WRITTEN TASK A
Please change "recovered" to "restored" in the passage on Mozambican cinema, giving it again from the words "In the 1990s, funding" through the words "memories (Monteiro, 2016).".

SELECTED EXCERPT
Content starts

Decree-Law No. 52/90, which regulates the co-production process between Mozambique and Portugal, has as its primary objective to "encourage the co-production of films that, for their artistic and technical qualities, are likely to contribute to the prestige of Portuguese and Mozambican cinema" (p. 5039). This partnership intended to promote the exchange of cinematographic resources and knowledge of both cinematographies. The document sets out the conditions for co-production and the role of the parties in this process. It defines, for example, the technical and artistic participation should be proportional to their financial participation. A critical aspect underlined in Article 17 concerning the reciprocal exchange of information and exchange of publications in the field of cinema. This article also defines the commitment to access the national film catalogues and archives in both countries. This partnership has enabled the co-production and exchange of resources and information over the past decades.
In the 1990s, funding from Instituto Português de Cinema (Portuguese Film Institute) increased film production in Mozambique. However, it still struggled to reach the audiences and competed with the growth of television penetration and soap opera production (Ribeiro, 2018). More recently, thanks to initiatives such as the partnership between the University of Bayreuth, in Germany, and the Eduardo Mondlane University, in Maputo, essential films such as Mueda, memória e massacre (Mueda, memory and massacre) and O tempo dos leopardos (The time of the leopards; 1985) were recovered, digitised and thus made accessible. At the same time, filmmakers of different generations, inside and outside the African continent, delve into colonial, anti-colonial and postcolonial archives, producing and redrawing memories (Monteiro, 2016).

Content ends

WRITTEN TASK B
Echo the lines of the listing that begin at the line with "Before the segmentation, feature" and stop after the line with "## Description of the dataset".

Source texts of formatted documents
Content starts

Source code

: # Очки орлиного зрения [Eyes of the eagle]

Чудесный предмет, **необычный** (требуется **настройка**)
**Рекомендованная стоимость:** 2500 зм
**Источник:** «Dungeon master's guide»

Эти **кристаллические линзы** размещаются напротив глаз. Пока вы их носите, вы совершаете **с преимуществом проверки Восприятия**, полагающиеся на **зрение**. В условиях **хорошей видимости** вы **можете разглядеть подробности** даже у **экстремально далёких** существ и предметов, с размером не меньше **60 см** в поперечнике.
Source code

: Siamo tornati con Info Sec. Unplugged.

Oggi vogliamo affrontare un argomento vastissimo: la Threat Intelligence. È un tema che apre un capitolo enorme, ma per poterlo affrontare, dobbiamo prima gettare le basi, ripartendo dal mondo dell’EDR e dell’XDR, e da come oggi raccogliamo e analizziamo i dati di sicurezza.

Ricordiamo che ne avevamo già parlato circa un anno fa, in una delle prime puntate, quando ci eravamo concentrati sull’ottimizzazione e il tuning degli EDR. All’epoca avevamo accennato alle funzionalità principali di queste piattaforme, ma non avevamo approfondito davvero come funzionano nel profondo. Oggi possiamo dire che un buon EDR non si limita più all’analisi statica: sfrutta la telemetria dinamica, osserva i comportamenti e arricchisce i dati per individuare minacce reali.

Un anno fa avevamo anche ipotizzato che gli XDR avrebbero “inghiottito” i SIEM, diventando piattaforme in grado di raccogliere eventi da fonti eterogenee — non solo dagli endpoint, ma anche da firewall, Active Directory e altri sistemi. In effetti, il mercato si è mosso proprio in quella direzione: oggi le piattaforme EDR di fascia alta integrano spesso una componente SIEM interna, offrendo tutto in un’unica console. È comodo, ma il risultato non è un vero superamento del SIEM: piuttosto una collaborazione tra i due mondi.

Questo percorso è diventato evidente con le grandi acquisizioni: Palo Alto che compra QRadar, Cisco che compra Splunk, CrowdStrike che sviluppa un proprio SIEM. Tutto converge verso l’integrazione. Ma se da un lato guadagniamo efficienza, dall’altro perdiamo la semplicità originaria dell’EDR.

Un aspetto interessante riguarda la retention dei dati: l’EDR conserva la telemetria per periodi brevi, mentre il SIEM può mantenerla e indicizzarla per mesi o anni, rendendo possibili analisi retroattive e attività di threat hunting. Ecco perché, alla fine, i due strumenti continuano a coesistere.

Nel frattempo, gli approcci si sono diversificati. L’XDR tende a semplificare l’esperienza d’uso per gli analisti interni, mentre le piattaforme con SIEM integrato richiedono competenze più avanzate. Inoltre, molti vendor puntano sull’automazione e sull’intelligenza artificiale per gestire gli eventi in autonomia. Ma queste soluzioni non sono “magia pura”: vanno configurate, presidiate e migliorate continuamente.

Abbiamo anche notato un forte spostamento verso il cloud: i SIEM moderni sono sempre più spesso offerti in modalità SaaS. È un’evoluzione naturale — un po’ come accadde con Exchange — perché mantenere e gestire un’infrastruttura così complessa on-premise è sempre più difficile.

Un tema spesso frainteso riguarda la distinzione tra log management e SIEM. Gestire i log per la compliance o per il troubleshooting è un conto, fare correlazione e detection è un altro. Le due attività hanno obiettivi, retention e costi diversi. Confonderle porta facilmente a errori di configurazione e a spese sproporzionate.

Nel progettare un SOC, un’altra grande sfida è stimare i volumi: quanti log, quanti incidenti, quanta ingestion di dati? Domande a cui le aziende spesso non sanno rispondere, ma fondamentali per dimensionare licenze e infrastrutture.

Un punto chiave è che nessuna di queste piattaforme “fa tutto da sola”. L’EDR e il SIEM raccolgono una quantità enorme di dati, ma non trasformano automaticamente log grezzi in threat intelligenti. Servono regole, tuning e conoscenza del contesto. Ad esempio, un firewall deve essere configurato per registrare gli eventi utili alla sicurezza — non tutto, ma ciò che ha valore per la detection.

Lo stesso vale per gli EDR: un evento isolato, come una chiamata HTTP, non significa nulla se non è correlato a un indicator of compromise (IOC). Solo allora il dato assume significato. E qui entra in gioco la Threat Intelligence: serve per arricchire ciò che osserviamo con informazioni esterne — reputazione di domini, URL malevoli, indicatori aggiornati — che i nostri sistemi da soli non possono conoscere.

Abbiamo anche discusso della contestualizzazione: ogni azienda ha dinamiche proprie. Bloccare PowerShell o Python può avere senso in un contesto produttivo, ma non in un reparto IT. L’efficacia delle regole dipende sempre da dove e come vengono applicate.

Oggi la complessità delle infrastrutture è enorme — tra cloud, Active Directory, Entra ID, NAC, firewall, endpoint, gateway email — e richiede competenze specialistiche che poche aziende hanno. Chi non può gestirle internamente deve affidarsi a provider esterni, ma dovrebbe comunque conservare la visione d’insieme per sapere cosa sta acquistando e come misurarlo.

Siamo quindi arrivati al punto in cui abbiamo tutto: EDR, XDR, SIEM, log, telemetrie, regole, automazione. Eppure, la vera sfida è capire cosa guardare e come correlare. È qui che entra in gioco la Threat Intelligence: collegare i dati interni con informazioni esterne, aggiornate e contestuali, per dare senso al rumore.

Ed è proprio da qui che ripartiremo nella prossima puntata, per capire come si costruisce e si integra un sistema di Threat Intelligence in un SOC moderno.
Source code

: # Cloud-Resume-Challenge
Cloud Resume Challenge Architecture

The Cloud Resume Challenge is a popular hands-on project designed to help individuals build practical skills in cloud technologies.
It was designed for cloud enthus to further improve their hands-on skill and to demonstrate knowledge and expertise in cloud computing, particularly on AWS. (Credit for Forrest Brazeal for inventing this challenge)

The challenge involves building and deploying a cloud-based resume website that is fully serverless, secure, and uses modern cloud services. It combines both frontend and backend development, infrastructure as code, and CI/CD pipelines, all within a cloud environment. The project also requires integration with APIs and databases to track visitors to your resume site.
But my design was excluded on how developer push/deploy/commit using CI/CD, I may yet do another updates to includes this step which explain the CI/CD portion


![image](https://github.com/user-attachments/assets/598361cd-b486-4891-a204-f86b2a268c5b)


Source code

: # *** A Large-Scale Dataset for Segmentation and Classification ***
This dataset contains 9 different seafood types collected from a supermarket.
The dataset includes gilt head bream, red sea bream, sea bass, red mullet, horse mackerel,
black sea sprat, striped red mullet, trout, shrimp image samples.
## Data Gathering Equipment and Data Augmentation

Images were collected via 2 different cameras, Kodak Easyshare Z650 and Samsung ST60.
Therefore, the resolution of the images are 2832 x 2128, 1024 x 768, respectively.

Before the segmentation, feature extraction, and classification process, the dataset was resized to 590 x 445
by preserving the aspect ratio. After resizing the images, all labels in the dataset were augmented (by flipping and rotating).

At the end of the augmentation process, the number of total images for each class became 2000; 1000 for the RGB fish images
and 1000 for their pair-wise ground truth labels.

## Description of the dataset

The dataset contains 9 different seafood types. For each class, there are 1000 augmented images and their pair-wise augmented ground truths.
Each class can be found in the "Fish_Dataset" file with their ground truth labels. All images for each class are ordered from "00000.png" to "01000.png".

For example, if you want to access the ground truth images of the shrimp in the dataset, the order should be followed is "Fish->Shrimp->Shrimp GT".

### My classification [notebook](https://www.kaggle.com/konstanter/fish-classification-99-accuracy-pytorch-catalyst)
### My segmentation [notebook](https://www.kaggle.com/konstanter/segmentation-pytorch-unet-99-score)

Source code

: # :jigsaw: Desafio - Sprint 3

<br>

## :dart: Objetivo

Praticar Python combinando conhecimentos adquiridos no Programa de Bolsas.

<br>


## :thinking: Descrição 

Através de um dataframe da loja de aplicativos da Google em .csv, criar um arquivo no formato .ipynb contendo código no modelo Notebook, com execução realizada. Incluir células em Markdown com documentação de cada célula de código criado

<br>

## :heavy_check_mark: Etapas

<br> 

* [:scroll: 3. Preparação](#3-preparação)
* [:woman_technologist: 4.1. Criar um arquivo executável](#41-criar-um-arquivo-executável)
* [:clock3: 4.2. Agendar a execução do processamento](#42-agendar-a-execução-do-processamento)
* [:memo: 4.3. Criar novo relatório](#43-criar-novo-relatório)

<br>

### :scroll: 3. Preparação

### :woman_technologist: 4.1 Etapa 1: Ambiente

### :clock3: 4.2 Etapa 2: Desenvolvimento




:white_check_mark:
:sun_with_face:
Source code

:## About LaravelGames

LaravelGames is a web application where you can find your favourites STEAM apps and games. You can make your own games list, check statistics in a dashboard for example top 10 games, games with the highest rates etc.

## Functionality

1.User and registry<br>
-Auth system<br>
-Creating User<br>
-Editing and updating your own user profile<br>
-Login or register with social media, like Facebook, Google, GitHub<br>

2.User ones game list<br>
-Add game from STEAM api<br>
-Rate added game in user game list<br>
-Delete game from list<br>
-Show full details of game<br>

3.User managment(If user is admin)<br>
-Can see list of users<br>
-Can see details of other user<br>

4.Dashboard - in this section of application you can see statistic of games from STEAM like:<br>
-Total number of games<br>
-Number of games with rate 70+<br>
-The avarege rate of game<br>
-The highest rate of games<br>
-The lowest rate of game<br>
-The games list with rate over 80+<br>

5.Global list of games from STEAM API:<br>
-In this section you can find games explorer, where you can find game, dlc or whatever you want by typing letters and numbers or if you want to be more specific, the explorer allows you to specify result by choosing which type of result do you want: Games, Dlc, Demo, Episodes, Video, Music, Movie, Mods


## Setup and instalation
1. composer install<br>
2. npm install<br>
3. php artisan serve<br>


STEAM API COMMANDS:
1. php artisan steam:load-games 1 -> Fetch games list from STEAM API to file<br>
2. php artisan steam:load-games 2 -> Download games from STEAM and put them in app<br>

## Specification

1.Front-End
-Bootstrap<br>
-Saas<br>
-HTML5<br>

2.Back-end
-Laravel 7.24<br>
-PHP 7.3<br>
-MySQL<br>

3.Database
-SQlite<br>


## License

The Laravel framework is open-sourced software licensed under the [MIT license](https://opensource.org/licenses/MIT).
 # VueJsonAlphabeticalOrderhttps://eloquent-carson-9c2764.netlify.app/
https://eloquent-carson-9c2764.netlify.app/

Content ends

PROBLEM SOLUTION A
In the 1990s, funding from Instituto Português de Cinema (Portuguese Film Institute) increased film production in Mozambique. However, it still struggled to reach the audiences and competed with the growth of television penetration and soap opera production (Ribeiro, 2018). More recently, thanks to initiatives such as the partnership between the University of Bayreuth, in Germany, and the Eduardo Mondlane University, in Maputo, essential films such as Mueda, memória e massacre (Mueda, memory and massacre) and O tempo dos leopardos (The time of the leopards; 1985) were restored, digitised and thus made accessible. At the same time, filmmakers of different generations, inside and outside the African continent, delve into colonial, anti-colonial and postcolonial archives, producing and redrawing memories (Monteiro, 2016).

PROBLEM SOLUTION B
Before the segmentation, feature extraction, and classification process, the dataset was resized to 590 x 445
by preserving the aspect ratio. After resizing the images, all labels in the dataset were augmented (by flipping and rotating).

At the end of the augmentation process, the number of total images for each class became 2000; 1000 for the RGB fish images
and 1000 for their pair-wise ground truth labels.

## Description of the dataset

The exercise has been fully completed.